Enfin, j'ai souhaité conclure le rapport en montrant que l'intermittence du spectacle n'était pas un horizon indépassable. J'ai notamment évoqué diverses expériences innovantes qui nous ont été présentées, comme des coopératives d'activité et d'emploi. J'ai également cité les liens qui peuvent se nouer entre des compagnies des arts de la rue et l'économie sociale et solidaire. Des expériences sont menées pour mettre en oeuvre de nouveaux modes d'organisation du travail et de nouveaux modèles économiques. Elles semblent particulièrement intéressantes. De telles démarches gagneraient à être encouragées mais aussi sécurisées car certaines d'entre elles sont parfois à la limite du portage salarial. Le législateur aura certainement à préciser certains points.

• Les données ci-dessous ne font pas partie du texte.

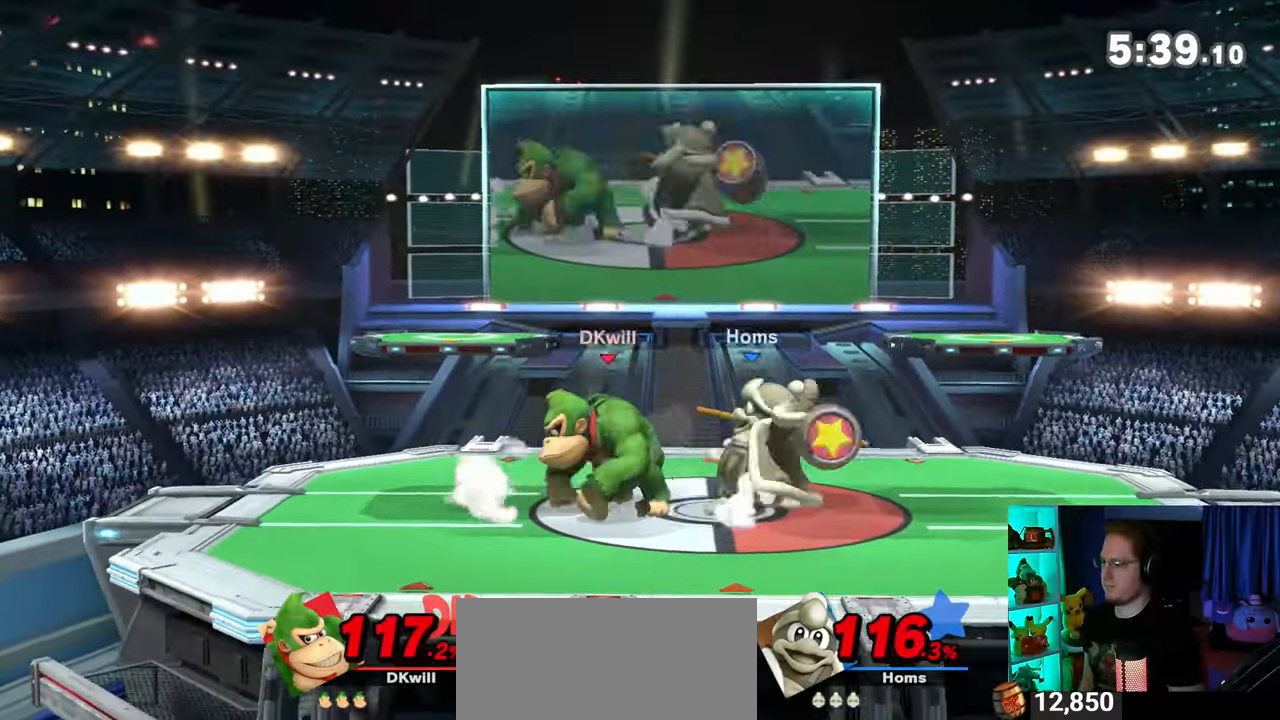
{"buttons": ["Y"], "left_stick": "down", "right_stick": "center", "events": [[17, "A", "up"], [33, "A", "down"], [133, "A", "up"], [167, "A", "down"], [350, "A", "up"], [450, "Y", "down"], [450, "left_stick", "down"]]}
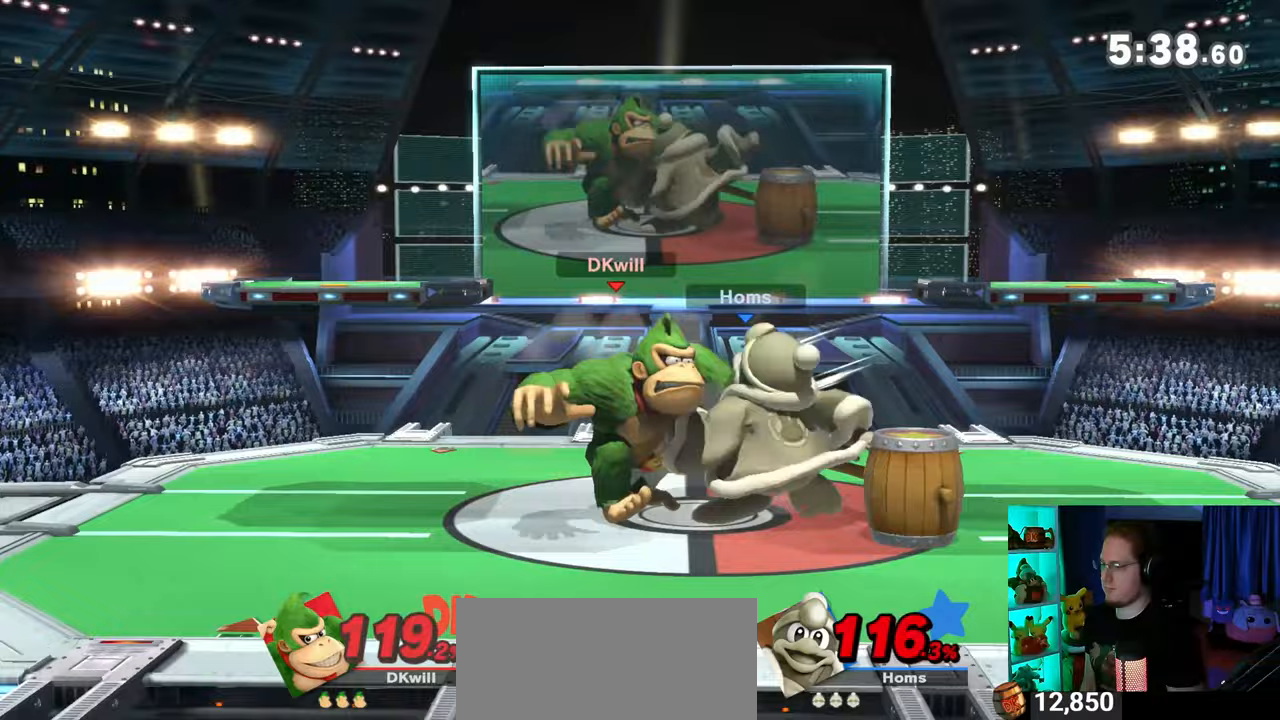
{"buttons": ["Y"], "left_stick": "down-left", "right_stick": "center", "events": [[33, "Y", "up"], [33, "left_stick", "up-right"], [100, "Y", "down"], [100, "left_stick", "up-left"], [167, "Y", "up"], [250, "Y", "down"], [317, "left_stick", "down-left"], [350, "Y", "up"], [383, "left_stick", "up-right"], [450, "Y", "down"], [500, "left_stick", "down-left"]]}
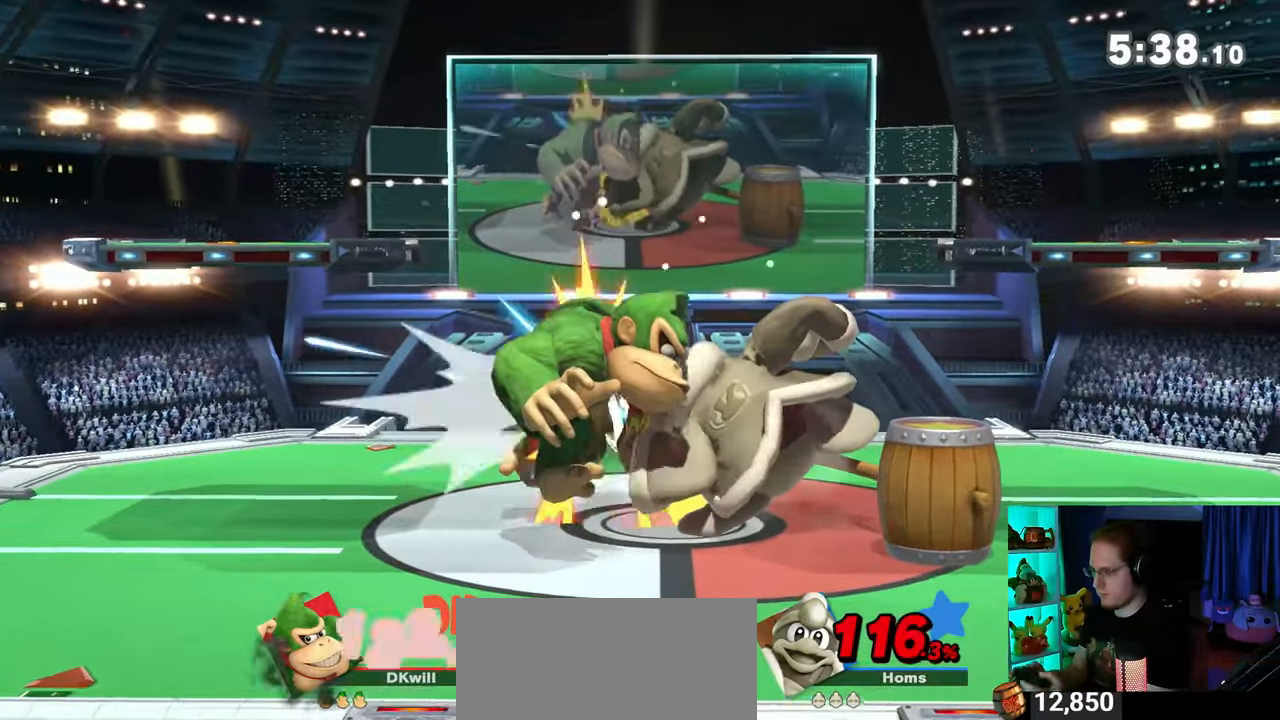
{"buttons": ["Y"], "left_stick": "up-left", "right_stick": "center", "events": [[33, "Y", "up"], [33, "left_stick", "up-right"], [133, "Y", "down"], [133, "left_stick", "up-left"], [217, "Y", "up"], [217, "left_stick", "right"], [267, "Y", "down"], [267, "left_stick", "up"], [383, "left_stick", "down-right"], [417, "Y", "up"], [433, "Y", "down"], [467, "left_stick", "up-left"]]}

En conclusion, le rapport de la mission se veut un manuel pour mieux comprendre les enjeux des conditions d'emploi dans les métiers artistiques. J'ai aussi souhaité tordre le cou à certaines idées reçues et dépasser certains clichés pour, je l'espère, établir un diagnostic partagé. C'est sur ce fondement que j'ai essayé de dégager des pistes afin de conforter, sécuriser et développer l'emploi artistique. J'espère qu'elles recueilleront votre assentiment, comme elles ont su recueillir, à l'unanimité, celui des membres de la mission. Je vous remercie.